Written problem 1:
In the symposium announcement, who will moderate the evening panel discussion?
Written problem 2:
Go on with the symposium announcement from where it stops.
** Start of Article **
Minding the Gap: The Role of Contemporary Architecture in the Historic Environment, a one-day public symposium being presented by the Getty Conservation Institute (GCI), will explore the role of contemporary architecture in the historic urban environment on May 21, 2013, from 9am to 8:30pm at the Getty Center in Los Angeles.

Internationally renowned architects and urban designers Thomas H. Beeby, Richard Meier, Richard Rogers, and Denise Scott Brown will present their own work, illustrating a range of approaches to designing in the historic urban environment.

The symposium will conclude with an evening panel discussion moderated by distinguished architecture critic Paul Goldberger, well known for his tenure at The New Yorker.

Registration for the day is $100 ($50 for students); reservations are required. The fee includes refreshments, lunch, reception and the evening panel discussion, as well as parking. Make reservations online or or by calling (310) 440-7300.

This event complements the GCI’s Conserving Modern Architecture Initiative and Historic Cities and Urban Settlements Initiative and is being presented in conjunction with Pacific Standard Time Presents: Modern Architecture in L.A.
** End of Article **
** Start of Dataset content **
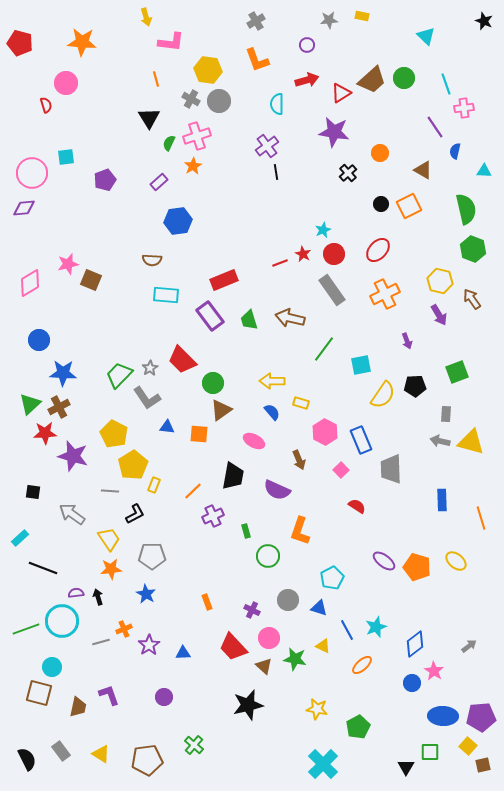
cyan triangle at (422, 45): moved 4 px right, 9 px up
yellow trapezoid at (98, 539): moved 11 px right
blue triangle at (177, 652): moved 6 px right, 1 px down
** End of Dataset content **
Output 1:
Paul Goldberger

Output 2:
About the Speaker

Thomas H. Beeby, FAIA, is an architect and Chairman Emeritus of HBRA Architects, Inc., where he has managed a range of projects that includes museums, libraries such as the Harold Washington Library Center in Chicago, university buildings, theater and performing arts centers, urban and campus master plans, high-rise and suburban office buildings, renovations of historic structures, religious buildings, retail projects, housing developments, and private residences.

Beeby also has served as the Dean of the Yale University School of Architecture and Adjunct Professor of Architectural Design. Seven of Beeby’s projects have received the American Institute of Architects (AIA) National Honor Award, and he has recently been named the recipient of the 2013 Richard H. Driehaus Prize.

Richard Meier, FAIA, FRIBA, is an architect whose practice has included major civic commissions in the United States, Europe, and Asia, including courthouses and city halls, museums, corporate headquarters, and housing and private residences. Among his most well-known projects are the Getty Center in Los Angeles; the Jubilee Church in Rome; the High Museum in Atlanta; Perry and Charles Street Condominiums in New York; the Canal+ Television Headquarters in Paris; and the Museum of Contemporary Art in Barcelona.

His numerous awards include thirty National Honor Awards from the American Institute of Architects (AIA) and fifty regional AIA Design Awards. In 1984, Meier was awarded the Pritzker Prize for Architecture.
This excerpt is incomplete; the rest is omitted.